:: Exercise input

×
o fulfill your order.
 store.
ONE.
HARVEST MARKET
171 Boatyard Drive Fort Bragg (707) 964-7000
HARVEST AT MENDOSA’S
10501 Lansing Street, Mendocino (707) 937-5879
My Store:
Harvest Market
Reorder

::::

■ Directive ■
Transcribe each line of the listing exactly.

■ Output for this task ■
×
o fulfill your order.
 store.
ONE.
HARVEST MARKET
171 Boatyard Drive Fort Bragg (707) 964-7000
HARVEST AT MENDOSA’S
10501 Lansing Street, Mendocino (707) 937-5879
My Store:
Harvest Market
Reorder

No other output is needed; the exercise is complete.